Dans les lycées Baudelaire d’Annecy et Vaugelas de Chambéry, la présence d’une section théâtre est quasiment historique. Sophie, élève de Terminale, a d’ailleurs choisi l’établissement de la cité des Ducs pour cette spécificité. “Je suis une grande fan d'art, c'est ma passion” explique-t-elle. "L'analyse des personnages, l'analyse de leurs comportements, pourquoi est-ce qu'il fait ça ? Quelle est sa réaction ? Et donc ouais, foncez ! Même si on hésite, ça va nous ouvrir les yeux sur plein de choses !"
Elève brillante, mais anxieuse, la jeune femme est métamorphosée une fois sur les planches. Le théâtre qui représentait pour elle une “bulle à part" est finalement devenu un but de vie : l’an prochain, forte de son expérience acquise au lycée, elle espère rejoindre un conservatoire parisien.
Pour Frédéric Roux, son professeur, une chose est sûre, la pratique apporte bon nombre de bienfaits à un élève. “La connaissance de lui-même, la connaissance du potentiel du corps, apprendre à affronter le regard des autres, à être ensemble (...) et puis évidemment à affronter, en se préparant, les examens, les oraux que les élèves auront dans leurs oraux”.
Des atouts dans le cadre scolaire, mais pas seulement. “C’est un outil d’émancipation” ajoute Antoine Guillot, metteur en scène et fondateur de la Compagnie Caravelle qui intervient dans les lycées Vaugelas et Baudelaire. “C’est une émancipation culturelle, parce qu’on rencontre des gens qu’on aurait pas rencontré sinon, on rencontre des auteurs, des paroles, des pensées qu’on n'aurait pas rencontré autrement (...) quel que soit le milieu social ou le milieu culturel dont on vient”.
Si les bienfaits sont indéniables, faut-il, pour autant, contraindre des élèves à monter sur les planches ? À Annecy, le professeur Antoine Piel du lycée Baudelaire, craint que la pratique devienne contre-productive. "On ne fait pas du théâtre quand on n'en a pas envie" commence-t-il. "On s'expose, on se met à nu (...) c'est l'adolescence et la personnalité est encore fragile".

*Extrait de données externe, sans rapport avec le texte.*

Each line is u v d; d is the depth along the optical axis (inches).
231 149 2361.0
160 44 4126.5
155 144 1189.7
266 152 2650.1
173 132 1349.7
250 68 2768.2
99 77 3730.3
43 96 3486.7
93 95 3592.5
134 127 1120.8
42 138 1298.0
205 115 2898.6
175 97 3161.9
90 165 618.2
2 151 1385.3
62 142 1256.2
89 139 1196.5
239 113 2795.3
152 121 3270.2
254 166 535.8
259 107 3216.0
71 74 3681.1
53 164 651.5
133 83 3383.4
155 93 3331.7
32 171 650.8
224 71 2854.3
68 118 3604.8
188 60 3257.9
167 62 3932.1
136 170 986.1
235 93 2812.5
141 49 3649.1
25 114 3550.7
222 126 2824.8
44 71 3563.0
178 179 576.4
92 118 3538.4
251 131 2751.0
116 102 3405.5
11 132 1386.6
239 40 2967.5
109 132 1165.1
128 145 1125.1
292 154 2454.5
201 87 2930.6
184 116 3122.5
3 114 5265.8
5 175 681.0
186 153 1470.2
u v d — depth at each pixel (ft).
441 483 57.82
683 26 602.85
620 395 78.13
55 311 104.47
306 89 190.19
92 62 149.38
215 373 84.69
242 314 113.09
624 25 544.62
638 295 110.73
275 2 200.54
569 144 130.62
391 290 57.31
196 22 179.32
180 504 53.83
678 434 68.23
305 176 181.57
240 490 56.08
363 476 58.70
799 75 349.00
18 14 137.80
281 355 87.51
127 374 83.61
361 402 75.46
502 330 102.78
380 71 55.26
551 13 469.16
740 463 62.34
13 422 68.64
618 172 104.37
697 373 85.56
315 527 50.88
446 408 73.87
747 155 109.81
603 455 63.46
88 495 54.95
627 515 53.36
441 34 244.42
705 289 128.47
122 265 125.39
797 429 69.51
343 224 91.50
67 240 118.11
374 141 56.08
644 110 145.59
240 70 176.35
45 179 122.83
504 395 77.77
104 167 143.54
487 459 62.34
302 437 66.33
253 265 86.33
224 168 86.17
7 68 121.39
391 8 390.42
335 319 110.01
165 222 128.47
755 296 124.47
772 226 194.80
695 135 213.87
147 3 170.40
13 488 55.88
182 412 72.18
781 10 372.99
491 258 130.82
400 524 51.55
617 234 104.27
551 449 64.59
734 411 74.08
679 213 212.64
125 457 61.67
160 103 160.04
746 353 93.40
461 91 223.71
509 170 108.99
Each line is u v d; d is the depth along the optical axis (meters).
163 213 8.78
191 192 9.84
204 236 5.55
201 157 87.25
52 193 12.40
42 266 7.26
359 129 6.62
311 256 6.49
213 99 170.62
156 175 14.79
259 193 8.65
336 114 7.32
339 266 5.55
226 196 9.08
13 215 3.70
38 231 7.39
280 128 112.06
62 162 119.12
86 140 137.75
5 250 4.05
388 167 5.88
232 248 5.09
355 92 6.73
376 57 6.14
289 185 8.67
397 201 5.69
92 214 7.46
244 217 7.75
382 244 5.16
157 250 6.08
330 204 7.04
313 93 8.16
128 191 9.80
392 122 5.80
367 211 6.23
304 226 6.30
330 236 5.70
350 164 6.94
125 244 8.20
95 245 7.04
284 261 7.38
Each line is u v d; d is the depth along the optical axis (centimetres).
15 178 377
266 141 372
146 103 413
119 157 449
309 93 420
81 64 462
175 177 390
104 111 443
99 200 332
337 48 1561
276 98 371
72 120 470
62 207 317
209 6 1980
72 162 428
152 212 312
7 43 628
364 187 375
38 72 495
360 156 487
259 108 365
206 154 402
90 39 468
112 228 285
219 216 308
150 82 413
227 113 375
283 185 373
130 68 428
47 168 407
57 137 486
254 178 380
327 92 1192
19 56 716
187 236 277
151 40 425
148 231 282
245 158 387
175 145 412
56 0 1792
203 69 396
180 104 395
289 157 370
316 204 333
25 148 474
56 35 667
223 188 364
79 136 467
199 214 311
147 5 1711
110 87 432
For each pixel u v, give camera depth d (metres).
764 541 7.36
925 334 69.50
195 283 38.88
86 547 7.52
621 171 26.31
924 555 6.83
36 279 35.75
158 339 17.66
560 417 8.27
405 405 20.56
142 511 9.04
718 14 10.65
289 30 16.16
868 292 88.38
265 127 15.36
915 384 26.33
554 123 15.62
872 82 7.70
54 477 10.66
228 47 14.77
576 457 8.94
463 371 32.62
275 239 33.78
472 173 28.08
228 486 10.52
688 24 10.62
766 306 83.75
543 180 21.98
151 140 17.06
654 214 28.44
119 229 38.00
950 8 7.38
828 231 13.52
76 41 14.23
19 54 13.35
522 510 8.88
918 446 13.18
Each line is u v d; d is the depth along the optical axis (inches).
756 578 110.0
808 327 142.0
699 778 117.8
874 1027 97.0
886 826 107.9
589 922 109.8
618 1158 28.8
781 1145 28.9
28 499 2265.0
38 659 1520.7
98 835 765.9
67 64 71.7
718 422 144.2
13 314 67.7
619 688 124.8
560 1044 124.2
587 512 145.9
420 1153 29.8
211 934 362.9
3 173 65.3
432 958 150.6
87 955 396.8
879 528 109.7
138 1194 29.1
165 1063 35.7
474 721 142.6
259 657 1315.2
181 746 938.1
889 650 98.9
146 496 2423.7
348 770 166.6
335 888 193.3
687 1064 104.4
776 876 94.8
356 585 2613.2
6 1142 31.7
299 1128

L’enseignant s’interroge aussi sur les modalités logistiques. Qui pour enseigner le théâtre à l’intégralité des lycéens ? Aujourd’hui peu de professeurs sont spécialisés dans la pratique théâtrale. De son côté Antoine Guillot insiste : "la pratique n'a que du bon, à condition que les artistes qui interviennent restent des artistes et non pas des animateurs socio-culturels".